My wife and I spent Thanksgiving week in San Francisco, visiting family who live there. One of our afternoons included a visit to Alcatraz—our second trip to “The Rock.” But this time was different. Our reason for going there was to take in Chinese artist Ai Weiwei’s installation, Trace, which is part of an exhibition, @Large: Ai Weiwei on Alcatraz, that runs through April 2015.
Weiwei arguably is China’s most accomplished and controversial artist, unable to leave that country because the government confiscated his passport. In the book that accompanies his presentation, Wei writes:
“I hope @Large will help build understanding and awareness about our history and current conditions. … Many of my friends are still in jail for utterly nonsensical reasons, and the power that put them there has no respect for the law. In such a situation, only art can reveal the deep inner voice of every individual with no concern for political borders, nationality, race or religion. … Freedom is meant to be collectively protected and shared; you are protecting not only yourself but also others fighting for the same cause.”

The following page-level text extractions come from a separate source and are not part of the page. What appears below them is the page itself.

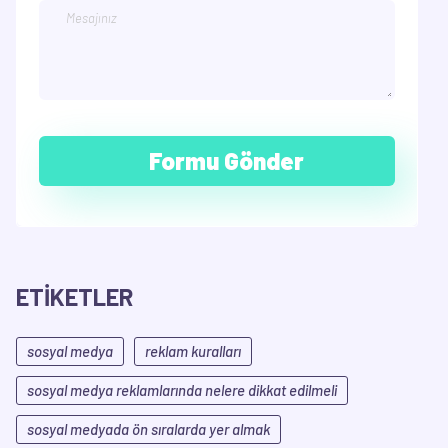
ETİKETLER
sosyal medya
reklam kuralları
sosyal medya reklamlarında nelere dikkat edilmeli
sosyal medyada ön sıralarda yer almak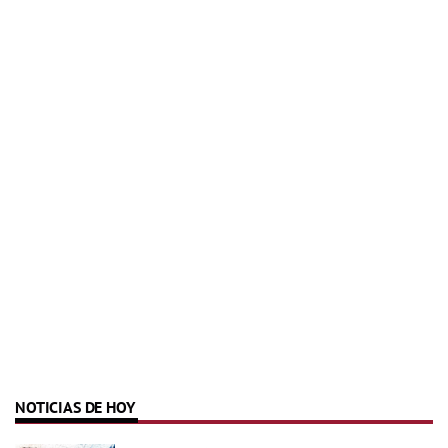
NOTICIAS DE HOY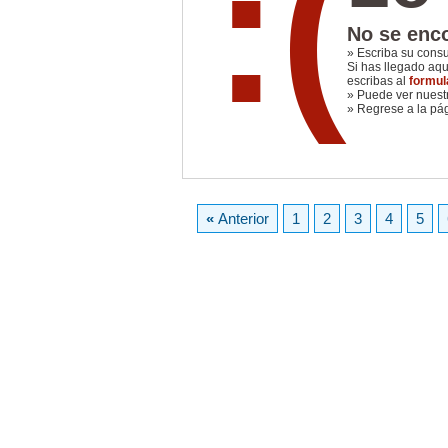
:(
No se enco
» Escriba su cons
Si has llegado aq
escribas al
formul
» Puede ver nues
» Regrese a la pá
«
Anterior
1
2
3
4
5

Watch “@Large: Ai Weiwei on Alcatraz” and hear from the people behind the Alcatraz art exhibition that explores human rights and freedom of expression.
Trace features 176 portraits of political exiles or prisoners constructed with 1.2 million Lego bricks. Images include the late South African leader Nelson Mandela, Tibetan singer Lolo and NSA whistle-blower Edward Snowden. The display is stunning—colorful and remarkably able to depict the essence of each individual’s face. But what struck me almost as much as Weiwei’s convictions and paradoxically gripping art—humanistic creativity within a jailhouse—was the history of Alcatraz’s multiple reincarnations. Briefly, they are:
1850—Part of a “Triangle of Defense” to guard San Francisco Bay
1854—First lighthouse on the Pacific coast
1933—America’s first maximum-security civilian penitentiary
1972—New Golden Gate recreational area and seabird sanctuary, managed by the National Park Service
If a physical structure can be repurposed as many times as Alcatraz has, then why can’t almost any company reinvent itself at least once? If we are indeed serious about such buzzwords as “spontaneity,” “flexibility” and “resiliency,” then The Rock challenges us to rethink strategic, technical and organizational options over time.

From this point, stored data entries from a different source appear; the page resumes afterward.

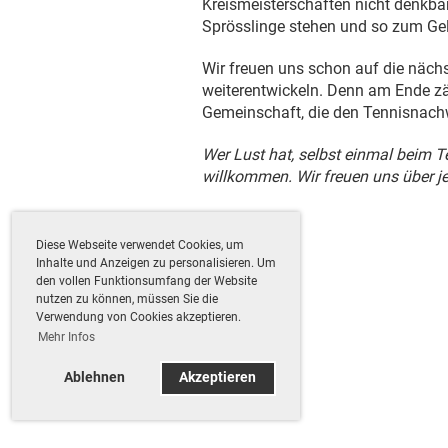
Kreismeisterschaften nicht denkbar.
Sprösslinge stehen und so zum Gel
Wir freuen uns schon auf die nächs
weiterentwickeln. Denn am Ende zäh
Gemeinschaft, die den Tennisnach
Wer Lust hat, selbst einmal beim 
willkommen. Wir freuen uns über j
Diese Webseite verwendet Cookies, um
Inhalte und Anzeigen zu personalisieren. Um
den vollen Funktionsumfang der Website
nutzen zu können, müssen Sie die
Verwendung von Cookies akzeptieren.
Mehr Infos
Ablehnen
Akzeptieren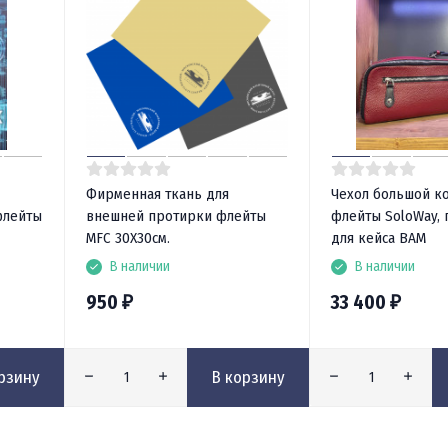
Фирменная ткань для
Чехол большой к
флейты
внешней протирки флейты
флейты SoloWay,
МFC 30Х30см.
для кейса BAM
В наличии
В наличии
950
33 400
₽
₽
рзину
В корзину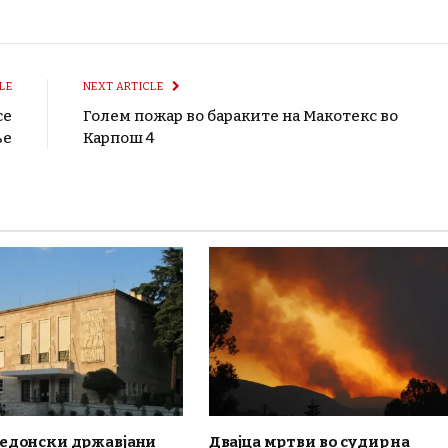
LE
NEXT ARTICLE
се
Голем пожар во бараките на Макотекс во
ње
Карпош 4
кедонски државјани
Двајца мртви во судир на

Examples of continuous corporate reinvention are Amazon, Google and Philadelphia-based Comcast. It probably is impossible to parse precisely which industries these companies compete in today, much less those they will compete in tomorrow. By contrast, textbook examples of companies failing to adapt include AOL, Kodak and Blockbuster—each captured by a myopic yesterday.
A barren little island in the middle of a frigid bay as an exemplar of successful serial change! Who would have thunk it?